The amphibious assault ship USS Kearsarge (LHD 3) participates in a composite training unit exercise off the East Coast of the US in preparation for a deployment, 2013. (U.S. Navy photo/Mass Communication Specialist 3rd Class Tamara Vaughn/Released)
NORFOLK — The good-natured argument over hugs started on the pier.
Matthew Dugger, 11, spotted his stepdad aboard the returning amphibious assault ship USS Kearsarge and wanted to be the first.
“What? I thought we talked about this,” said Matthew’s mother, Katti Burns, looking over at her son.
Before the hugs and tears, there was anticipation. About 4,000 sailors and Marines who make up the Kearsarge Amphibious Ready Group, which includes the amphibious transport dock Arlington and the dock landing ship Oak Hill, returned Tuesday to Norfolk Naval Station and Joint Expeditionary Base Little Creek in Virginia Beach after a seven-month deployment to the Middle East, the Mediterranean and African regions.
The group assisted with operations in Iraq against the Islamic State group as part of Operation Inherent Resolve and flew as many as 80 combat sorties and dropped bombs in support of coalition forces, Kearsarge commander Capt. Larry Getz said . The ready group “did a real nice job trying to help the Iraqis get Iraq back,” Getz said.

** GIVEN EXERCISE 1 **
According to the article about the Kearsarge's return, how many sailors and Marines make up the Kearsarge Amphibious Ready Group?
** GIVEN EXERCISE 2 **
Reproduce the article about the Kearsarge's return word for word, from "The amphibious assault" up to and including "Class Tamara Vaughn/Released)".
** GIVEN EXERCISE 3 **
Decide whether each statement agrees with the article about the Kearsarge's return, and quote the deciding words: (a) Matthew Dugger is 11 years old. (b) The ready group returned to Virginia on a Monday. (c) Capt. Larry Getz commands the dock landing ship Oak Hill.

** MATERIAL **
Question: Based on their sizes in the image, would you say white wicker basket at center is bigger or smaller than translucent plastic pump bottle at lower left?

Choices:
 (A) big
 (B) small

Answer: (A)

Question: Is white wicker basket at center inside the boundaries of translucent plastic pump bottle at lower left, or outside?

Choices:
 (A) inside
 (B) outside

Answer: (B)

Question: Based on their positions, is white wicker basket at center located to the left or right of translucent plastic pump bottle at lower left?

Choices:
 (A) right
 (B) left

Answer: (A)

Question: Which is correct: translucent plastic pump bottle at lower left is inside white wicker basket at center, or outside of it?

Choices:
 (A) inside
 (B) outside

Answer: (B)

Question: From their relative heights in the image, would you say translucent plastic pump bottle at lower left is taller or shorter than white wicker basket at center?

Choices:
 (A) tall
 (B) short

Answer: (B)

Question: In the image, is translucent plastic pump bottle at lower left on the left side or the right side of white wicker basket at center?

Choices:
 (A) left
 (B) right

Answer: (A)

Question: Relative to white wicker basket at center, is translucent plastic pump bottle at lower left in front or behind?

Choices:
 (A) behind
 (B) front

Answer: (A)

** TASK RESULT 1 **
About 4,000.

** TASK RESULT 2 **
The amphibious assault ship USS Kearsarge (LHD 3) participates in a composite training unit exercise off the East Coast of the US in preparation for a deployment, 2013. (U.S. Navy photo/Mass Communication Specialist 3rd Class Tamara Vaughn/Released)

** TASK RESULT 3 **
(a) Yes: "Matthew Dugger, 11".
(b) No: "returned Tuesday to Norfolk Naval Station and Joint Expeditionary Base Little Creek in Virginia Beach".
(c) No: "Kearsarge commander Capt. Larry Getz".